• _TO-DO ITEM A_
In the entry on the show Sa Re Ga Ma Pa Ek Main Aur Ek Tu, copy exactly the part that opens with the words containing "Original release" and closes with "series on Zee TV.".

• _DOCUMENT PASSAGE_
- Created by: Zee TV, Rajeev Arora, Dr. Abhishek Dwivedi, Thought Vendors
- Directed by: Gajendra Singh
- Starring: Shaan
- Opening theme: "Sa Re Ga Ma Pa Ek Main Aur Ek Tu"
- Country of origin: India

Production
- Running time: approx. 52 minutes

Original release
- Network: Zee TV
- Release: March 2006 – 24 June 2006

Related
- Sa Re Ga Ma Pa Challenge 2005; Sa Re Ga Ma Pa L'il Champs;

= Sa Re Ga Ma Pa Ek Main Aur Ek Tu =

Sa Re Ga Ma Pa Ek Main Aur Ek Tu is a duet singing competition and was the 2nd public voting singing competition in the Sa Re Ga Ma Pa series on Zee TV.

• _EXERCISE DATA_
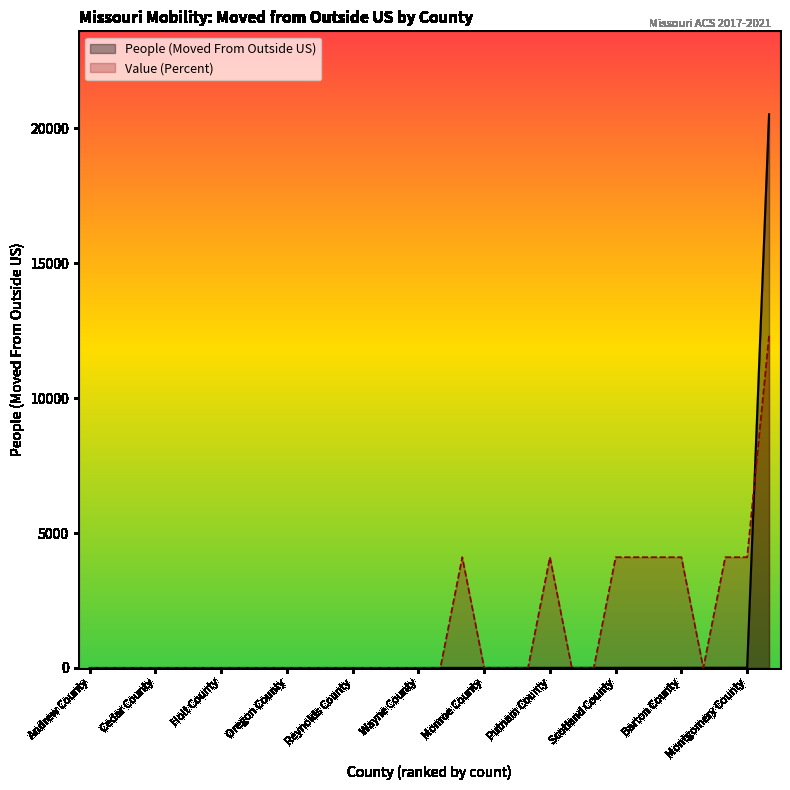

Reading left to right, transcribe all the data shown in this chart.

People (Moved From Outside US): 0	0	0	0	0	0	0	0	0	0	0	0	0	0	0	0	2	2	3	3	4	4	5	5	5	6	6	7	7	8	9	20515
Value (Percent): 0	0	0	0	0	0	0	0	0	0	0	0	0	0	0	0	0	4103	0	0	0	4103	0	0	4103	4103	4103	4103	0	4103	4103	12309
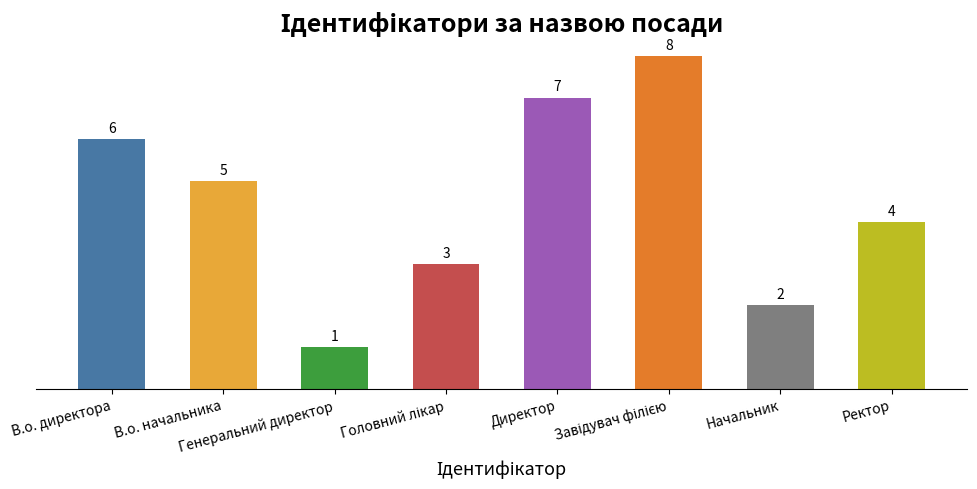

Count the values in the range 3 to 7.

5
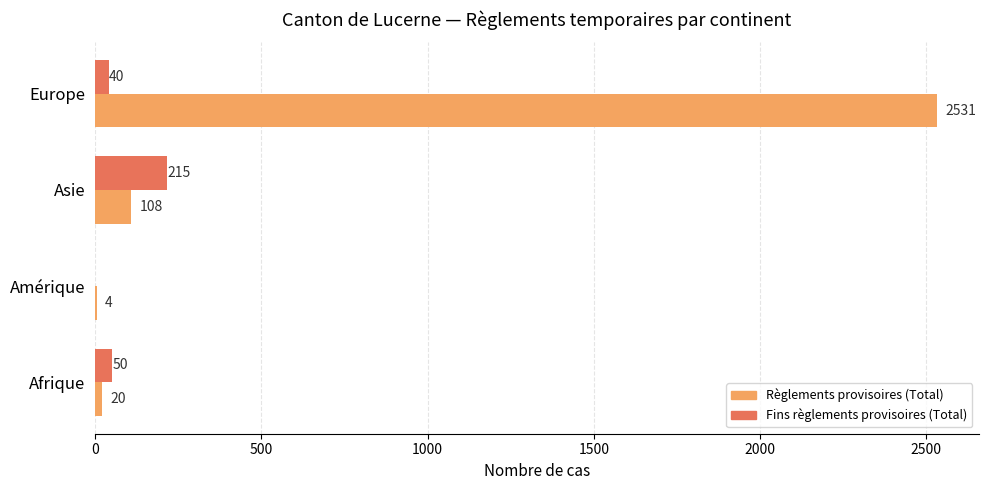

Which series has the largest total across all categories?

Règlements provisoires (Total)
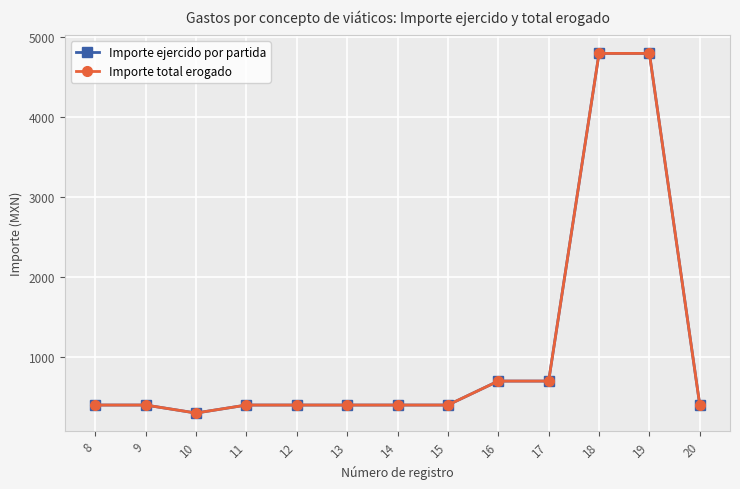

Is this an area chart (filled region under the line)?

No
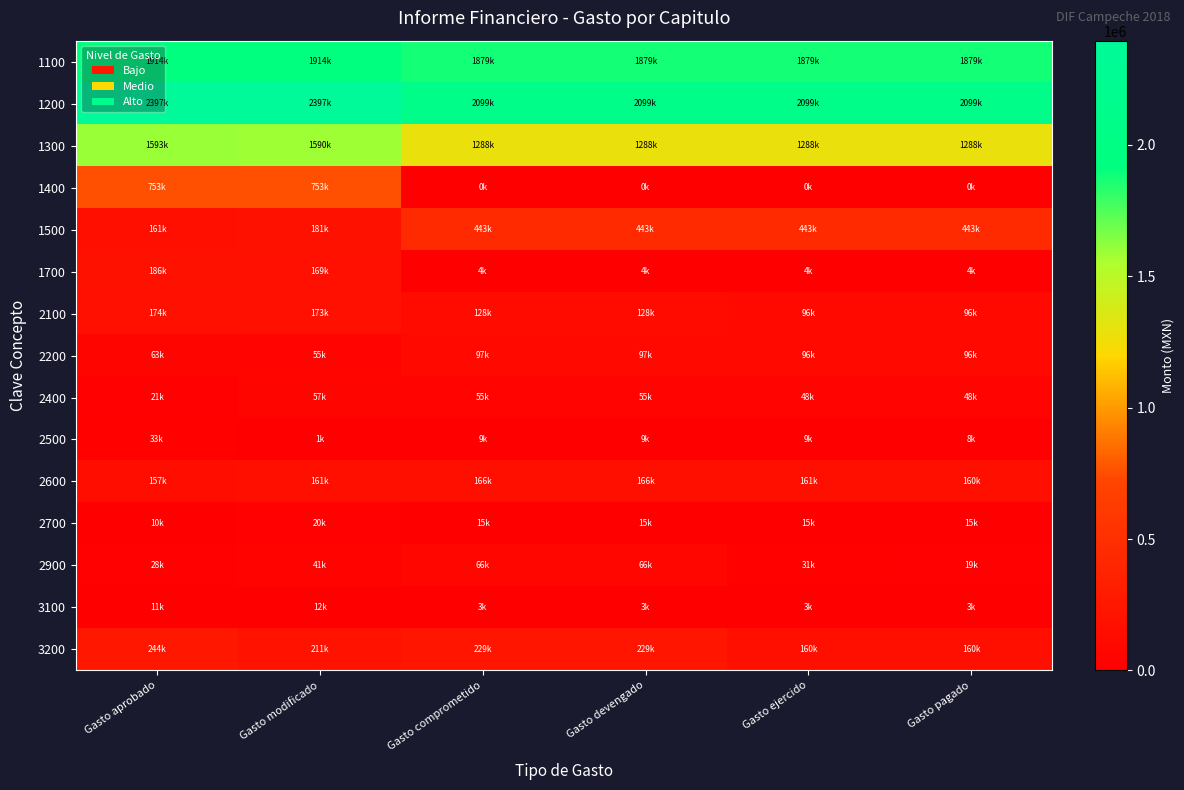

At how many categories does at least one series exceed 1412311?

6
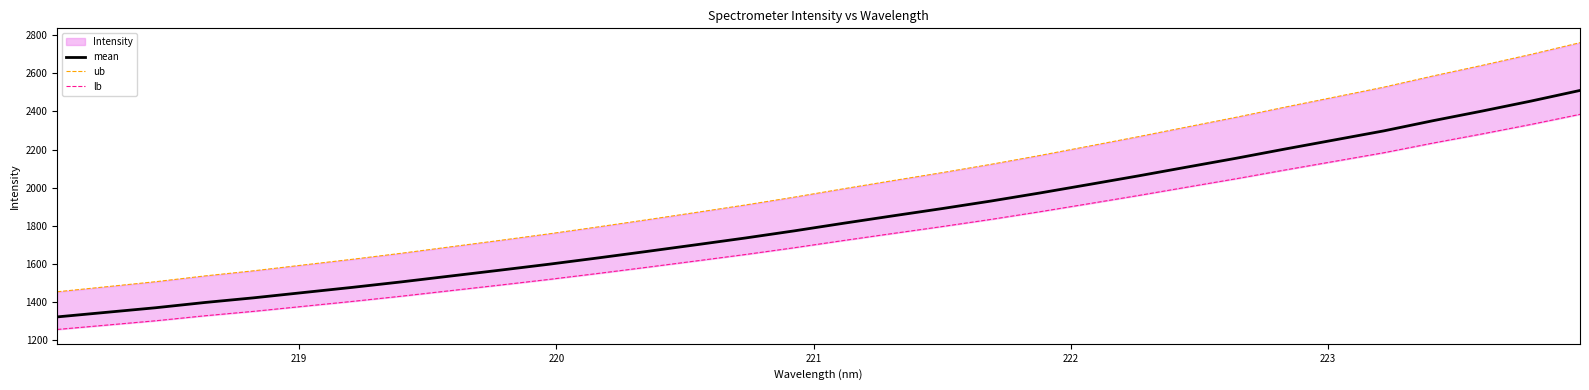

What is the minimum value for mean?

1320.5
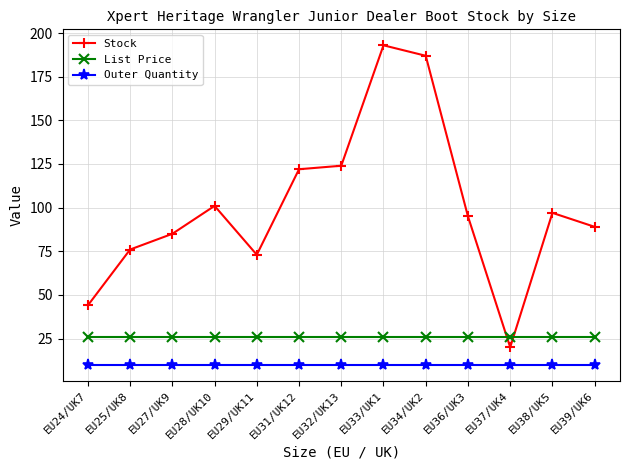

Where does the Stock series first go above 95?

EU28/UK10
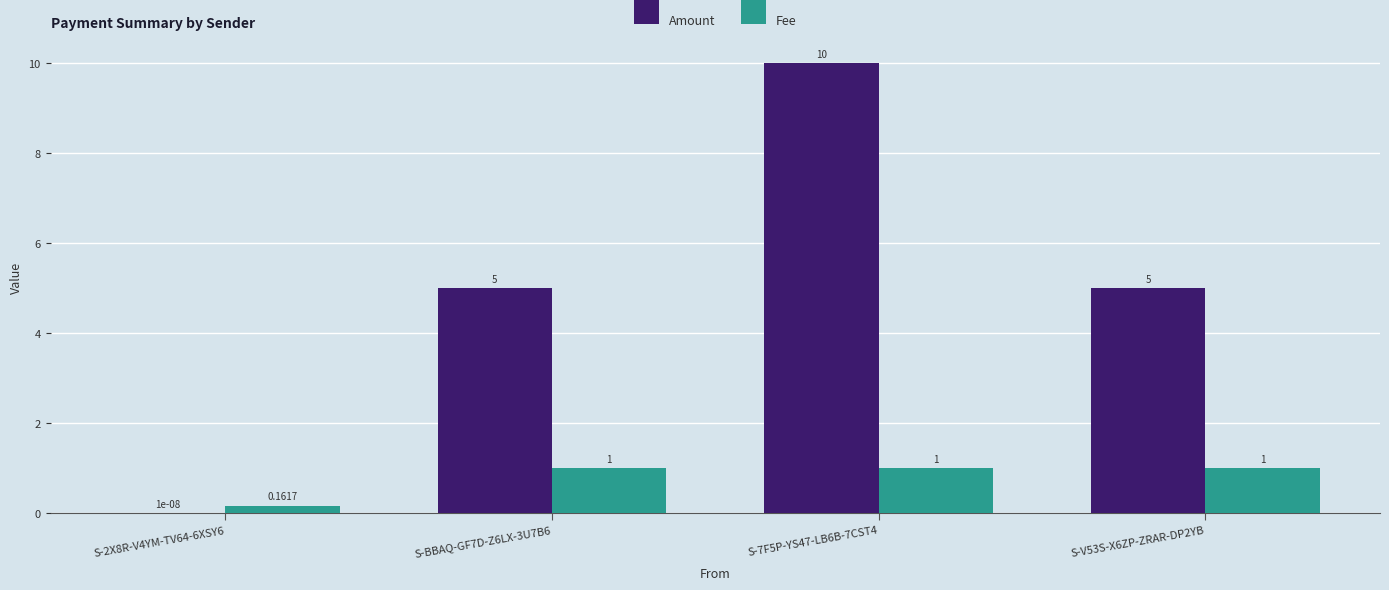

What is the total value across all series at S-7F5P-YS47-LB6B-7CST4?

11.0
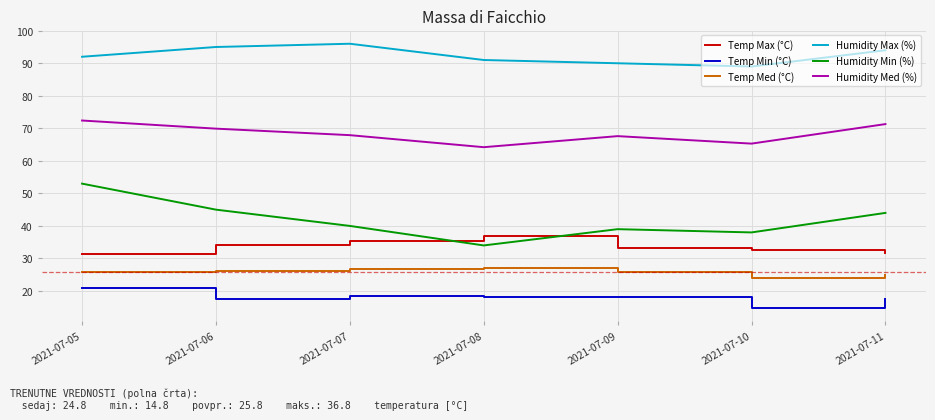

True or false: Humidity Min (%) and Temp Med (°C) intersect in this chart.

False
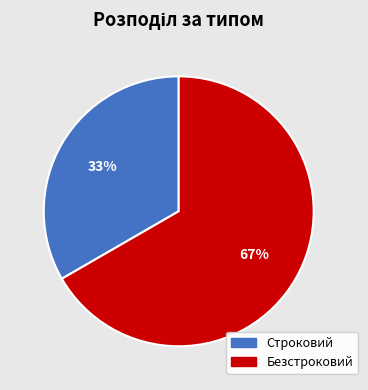

What is the largest slice in the pie chart?

Безстроковий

• _TO-DO ITEM B_
Reproduce the listing verbatim from the line containing "What is the total" through the end of the listing, both ends included. Omit the pictures.

• _TASK RESPONSE A_
Original release
- Network: Zee TV
- Release: March 2006 – 24 June 2006

Related
- Sa Re Ga Ma Pa Challenge 2005; Sa Re Ga Ma Pa L'il Champs;

= Sa Re Ga Ma Pa Ek Main Aur Ek Tu =

Sa Re Ga Ma Pa Ek Main Aur Ek Tu is a duet singing competition and was the 2nd public voting singing competition in the Sa Re Ga Ma Pa series on Zee TV.

• _TASK RESPONSE B_
What is the total value across all series at S-7F5P-YS47-LB6B-7CST4?

11.0

True or false: Humidity Min (%) and Temp Med (°C) intersect in this chart.

False

What is the largest slice in the pie chart?

Безстроковий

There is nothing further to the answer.